• _Task_
Locate the line that contains "Identify the document". Reproduce it and all following lines up to the end of the material, exactly and with nothing added.

• _Data under study_
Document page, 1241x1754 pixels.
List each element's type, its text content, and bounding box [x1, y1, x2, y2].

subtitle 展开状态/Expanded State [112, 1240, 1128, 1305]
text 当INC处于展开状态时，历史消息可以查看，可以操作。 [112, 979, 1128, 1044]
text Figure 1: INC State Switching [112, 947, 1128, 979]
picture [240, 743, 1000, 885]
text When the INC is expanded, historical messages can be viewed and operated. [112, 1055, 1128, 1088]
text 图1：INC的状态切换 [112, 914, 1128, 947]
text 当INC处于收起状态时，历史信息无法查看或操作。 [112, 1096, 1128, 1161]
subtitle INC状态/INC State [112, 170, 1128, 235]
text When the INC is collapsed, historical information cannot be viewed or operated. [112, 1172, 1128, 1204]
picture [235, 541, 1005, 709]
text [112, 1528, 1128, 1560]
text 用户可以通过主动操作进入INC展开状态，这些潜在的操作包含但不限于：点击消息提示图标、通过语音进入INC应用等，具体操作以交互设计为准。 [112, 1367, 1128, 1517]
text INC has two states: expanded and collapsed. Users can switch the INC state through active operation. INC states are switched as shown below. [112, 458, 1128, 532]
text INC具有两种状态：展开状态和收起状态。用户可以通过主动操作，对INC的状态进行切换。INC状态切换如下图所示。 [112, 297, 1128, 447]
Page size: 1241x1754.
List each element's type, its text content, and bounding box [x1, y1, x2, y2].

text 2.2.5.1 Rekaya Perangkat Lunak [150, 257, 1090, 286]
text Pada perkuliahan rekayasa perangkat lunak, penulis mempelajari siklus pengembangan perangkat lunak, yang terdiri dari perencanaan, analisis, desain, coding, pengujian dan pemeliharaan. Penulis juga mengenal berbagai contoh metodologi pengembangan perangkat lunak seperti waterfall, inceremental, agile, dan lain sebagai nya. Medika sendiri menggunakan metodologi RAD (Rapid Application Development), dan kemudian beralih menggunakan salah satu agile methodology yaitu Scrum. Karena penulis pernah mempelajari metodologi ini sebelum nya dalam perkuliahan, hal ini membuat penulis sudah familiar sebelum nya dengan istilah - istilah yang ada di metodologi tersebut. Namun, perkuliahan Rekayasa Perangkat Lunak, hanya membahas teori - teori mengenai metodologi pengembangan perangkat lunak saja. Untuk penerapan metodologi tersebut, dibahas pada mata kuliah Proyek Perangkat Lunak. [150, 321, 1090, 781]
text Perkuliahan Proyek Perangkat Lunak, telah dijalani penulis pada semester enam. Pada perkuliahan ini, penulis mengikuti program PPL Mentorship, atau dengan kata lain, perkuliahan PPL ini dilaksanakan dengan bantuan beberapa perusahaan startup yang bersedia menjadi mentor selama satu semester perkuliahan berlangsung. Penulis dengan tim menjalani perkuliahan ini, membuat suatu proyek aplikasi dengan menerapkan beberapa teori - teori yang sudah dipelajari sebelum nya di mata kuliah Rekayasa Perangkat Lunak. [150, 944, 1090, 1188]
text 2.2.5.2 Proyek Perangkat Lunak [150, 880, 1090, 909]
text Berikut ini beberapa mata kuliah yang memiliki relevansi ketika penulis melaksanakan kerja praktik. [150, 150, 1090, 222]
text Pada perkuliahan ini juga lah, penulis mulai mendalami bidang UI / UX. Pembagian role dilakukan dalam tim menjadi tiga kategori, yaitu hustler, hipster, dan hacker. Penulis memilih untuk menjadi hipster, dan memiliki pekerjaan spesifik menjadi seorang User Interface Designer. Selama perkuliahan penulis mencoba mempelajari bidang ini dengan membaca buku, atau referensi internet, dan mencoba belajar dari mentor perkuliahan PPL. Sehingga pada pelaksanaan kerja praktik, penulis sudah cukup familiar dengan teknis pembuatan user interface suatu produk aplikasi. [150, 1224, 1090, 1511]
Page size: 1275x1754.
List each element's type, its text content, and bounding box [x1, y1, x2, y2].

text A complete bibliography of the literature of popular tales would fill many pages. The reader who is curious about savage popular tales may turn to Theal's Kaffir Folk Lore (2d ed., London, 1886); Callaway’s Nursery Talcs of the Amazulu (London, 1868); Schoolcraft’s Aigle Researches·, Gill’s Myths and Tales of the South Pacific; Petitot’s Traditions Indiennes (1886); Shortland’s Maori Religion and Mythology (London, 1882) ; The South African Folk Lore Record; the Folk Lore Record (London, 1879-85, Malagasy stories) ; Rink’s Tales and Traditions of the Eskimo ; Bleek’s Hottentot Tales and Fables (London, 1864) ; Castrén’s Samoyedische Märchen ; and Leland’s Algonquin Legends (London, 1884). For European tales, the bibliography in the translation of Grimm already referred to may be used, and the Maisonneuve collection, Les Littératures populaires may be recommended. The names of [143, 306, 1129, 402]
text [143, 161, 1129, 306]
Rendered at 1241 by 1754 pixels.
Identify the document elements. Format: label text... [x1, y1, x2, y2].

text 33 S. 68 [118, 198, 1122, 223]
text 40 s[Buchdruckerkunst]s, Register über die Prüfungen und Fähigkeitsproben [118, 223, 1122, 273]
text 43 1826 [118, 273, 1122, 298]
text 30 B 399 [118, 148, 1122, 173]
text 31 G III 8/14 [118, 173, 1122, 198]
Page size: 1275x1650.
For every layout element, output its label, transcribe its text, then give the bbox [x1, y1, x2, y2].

• _Result of this exercise_
Identify the document elements. Format: label text... [x1, y1, x2, y2].

text 33 S. 68 [118, 198, 1122, 223]
text 40 s[Buchdruckerkunst]s, Register über die Prüfungen und Fähigkeitsproben [118, 223, 1122, 273]
text 43 1826 [118, 273, 1122, 298]
text 30 B 399 [118, 148, 1122, 173]
text 31 G III 8/14 [118, 173, 1122, 198]
Page size: 1275x1650.
For every layout element, output its label, transcribe its text, then give the bbox [x1, y1, x2, y2].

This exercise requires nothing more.